● **Text shown**

## Start

If it works in the Phillipins should Mexico try the same?

And what does that have to do with whether or not this could work for the Philippines? Really who gives a shit what works in Switzerland and some other country that isn’t plagued by the sort of drug violence and organized crime that the Philippines is plagued with?

America uses sticks and not carrots and noone seems to be accusing America of corrupt institutions. You sure you’re not hyperventilating here?

What history? Please be more explicit. Its really hard to rebutt your claims when they are so fucking vague.

The bogeyman changes, before it was communism, today is the war on drugs. While there is justification on fighting the former the reality is that, as I pointed out before, on the way of fighting the monsters Marcos became one. As the population has a history of many of them supporting dictators, history points to the current ruler to have a hard time avoiding that fate.

It “helps” that he not only talks like a dictator but also applies solutions like one.

Of course you are right. Despite moderators ignoring GIGOs use this sort of argument more than half a dozen times for over a week before stepping in, I deserve to get modded for parroting him once because that is EXACTLY like what he did. So, I apologize.

How many times do I have to do something before it becomes bullshit and how many times does GIGO get to do it before it becomes bullshit? I’m just trying to figure out what the quotas are here. Your mod note seemed to indicate that it was the frequency of the bullshit argument that made it a moddable offense. If once is enough then why wasn’t he given a warning rather than just get modded? Because frankly I started to find it insulting pages ago, around the second or third time he used it.

I asked for a cite. DO yo actually have a cite that the policed aren’t investigating murders anymore? Because THAT was the inference. That you could settled old scores by saying that the dead guy was a drug dealer. You have ANY cites that the police are just saying “oh, OK, we’ll let that one slide then”

How exactly do you think drugs are being sold in the Philippines? Its not discreet unless the customers want to be discreet.

Or it is a bloody path to a better society.

So he is already a dictator (the dude was literally elected a few months ago and has a 90%+ popularity rating but you don’;t like his methods (which were a central platform of his campaign).

So did Marcos employ death squads to kill communists and stuff before he declared himself dictator? No/ Then your analogy fails entirely. The fact that dictators exist and the fact that they have existed in the Philippines has nothing to do with whether or not a politician fulfills campaign promise to kill drug dealers and to support others in their efforts to kill drug dealers.

Do you have any kind of argument that decriminalization wouldn’t work in the Philippines? Other than not producing enough corpses for you?

In those countries violence and crime were increasing at a fast rate, until a more humane solution was used.

That is the good “shit” we should look at; so yes, we should mind.

I just spoke with a retired marine that expressed disappointment on finding out how the USA was helping move weapons in Central America and other places back in the day.

Today a lot of the government institutions are corrupted in many nations thanks, not to the dirty wars of the past, but to the ongoing war on drugs. (And really, there were a lot of opportunities the Nixon administration must had foreseen to justify intervention in Latin America and many nations of the world thanks to the new war.)

## End

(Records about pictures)
## Start

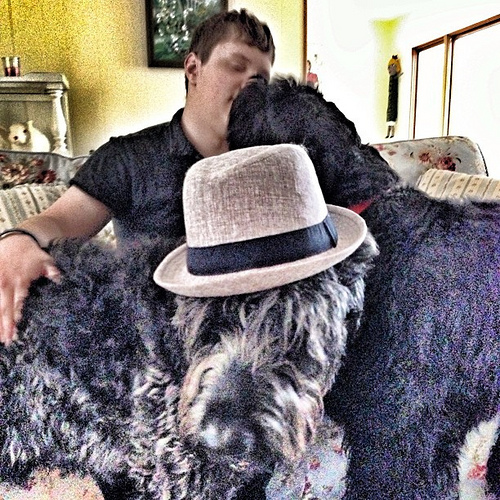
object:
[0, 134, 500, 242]
couch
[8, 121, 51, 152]
bunny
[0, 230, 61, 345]
hand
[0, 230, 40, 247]
band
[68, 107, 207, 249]
shirt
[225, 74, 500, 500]
dog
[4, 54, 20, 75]
candle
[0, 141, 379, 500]
dog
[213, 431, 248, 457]
nose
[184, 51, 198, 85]
ear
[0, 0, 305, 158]
wall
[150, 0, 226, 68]
picture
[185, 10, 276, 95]
brown hair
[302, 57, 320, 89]
poster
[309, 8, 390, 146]
wall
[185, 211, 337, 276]
black ring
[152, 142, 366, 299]
hat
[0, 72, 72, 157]
shelf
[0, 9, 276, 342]
guy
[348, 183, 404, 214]
collar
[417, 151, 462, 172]
floral pattern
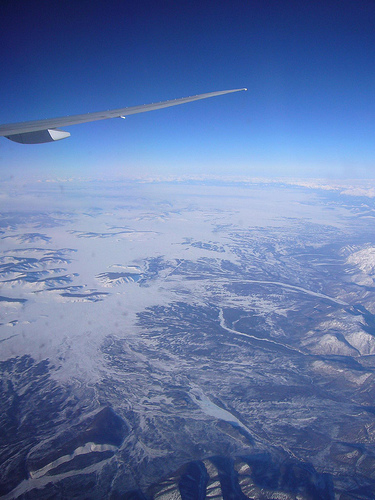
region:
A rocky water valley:
[54, 305, 165, 353]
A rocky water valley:
[182, 350, 255, 450]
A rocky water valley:
[273, 369, 373, 446]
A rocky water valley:
[192, 288, 284, 352]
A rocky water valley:
[12, 430, 146, 486]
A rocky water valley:
[4, 270, 64, 307]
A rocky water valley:
[292, 219, 370, 295]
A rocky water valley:
[11, 214, 110, 263]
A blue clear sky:
[267, 92, 373, 158]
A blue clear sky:
[19, 35, 160, 95]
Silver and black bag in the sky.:
[232, 75, 248, 99]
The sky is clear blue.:
[5, 7, 356, 177]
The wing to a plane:
[11, 78, 269, 151]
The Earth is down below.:
[28, 169, 354, 496]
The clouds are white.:
[27, 186, 211, 369]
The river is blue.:
[195, 293, 309, 364]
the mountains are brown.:
[307, 236, 372, 399]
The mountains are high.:
[315, 236, 373, 415]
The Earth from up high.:
[13, 159, 348, 495]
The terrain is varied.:
[12, 173, 372, 490]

## End

● **Stated problem A**
Duplicate the passage in the thread on the Philippine drug war from "The bogeyman changes, before" to "So, I apologize.".
● **Stated problem B**
Which countries are named in the thread on the Philippine drug war?
● **Stated problem C**
Can you take the thread on the Philippine drug war further, starting after its final sentence?

● **Expected answer A**
The bogeyman changes, before it was communism, today is the war on drugs. While there is justification on fighting the former the reality is that, as I pointed out before, on the way of fighting the monsters Marcos became one. As the population has a history of many of them supporting dictators, history points to the current ruler to have a hard time avoiding that fate.

It “helps” that he not only talks like a dictator but also applies solutions like one.

Of course you are right. Despite moderators ignoring GIGOs use this sort of argument more than half a dozen times for over a week before stepping in, I deserve to get modded for parroting him once because that is EXACTLY like what he did. So, I apologize.

● **Expected answer B**
The Philippines, Mexico, Switzerland, and America (also called the USA).

● **Expected answer C**
The corruption is cropping up in the USA, just as it took place during the prohibition era regarding alcohol.

http://www.vice.com/read/is-police-corruption-inevitable-in-the-war-on-drugs

Deal with it, if social studies (that includes history) was precise that would happen, but it does not in the real world. One has to look at what usually follows when better solutions are ignored and reprehensible ones are used. And it really looks like if your hypothetical has to dismiss a lot of what has been seen in the real world to make it “work” as you want it.

OK, then according to sentential logic the answer to the question posed in the title is almost definitely yes. So you should be satisfied. Similarly, if pigs have wings, then I am the president of Madagascar.

But presumably this isn’t what you intended by your OP. The problem with not fighting the hypothetical is that we have difficulty coming up with a way in which the policies in the Philippines would work that it is hard to know whether whatever hypothetical miracle allowed them to work well without spiraling into dictatorship in the Philippines would hold in Mexico. It’s like asking, if adding 2 tablespoons of instant coffee to my gas tank improves its gas millage should we also add instant coffee to jet fuel?

We don’t know how to answer that until we know more about how instant coffee was supposed to help my cars fuel efficiency so we can determine whether the same properties would hold for jet engines.

As pointed before that remains an argument ad populum. And as it was also pointed the Filipinos did support Marcos at those levels too. The point was that the elements to lead and to sustain a dictatorship are in place.

Then I’m right once again:

More over here:

https://www.washingtonpost.com/archive/politics/1984/04/12/death-squads-claim-victims-in-asia/5306daec-83a4-4e1b-9b1a-33284f39f94d/

And more relevant, just as I saw in El Salvador a lot of the people accused of being Communists were not, their only fault was to demand better conditions for workers and the people.

Again, Ferdinand Marcos was a politician, and he became a dictator by not only targeting the communists, but his political enemies.

And from innocents being killed into getting rid of “meddlesome priests”, there is very little in the way to prevent that step from taking place.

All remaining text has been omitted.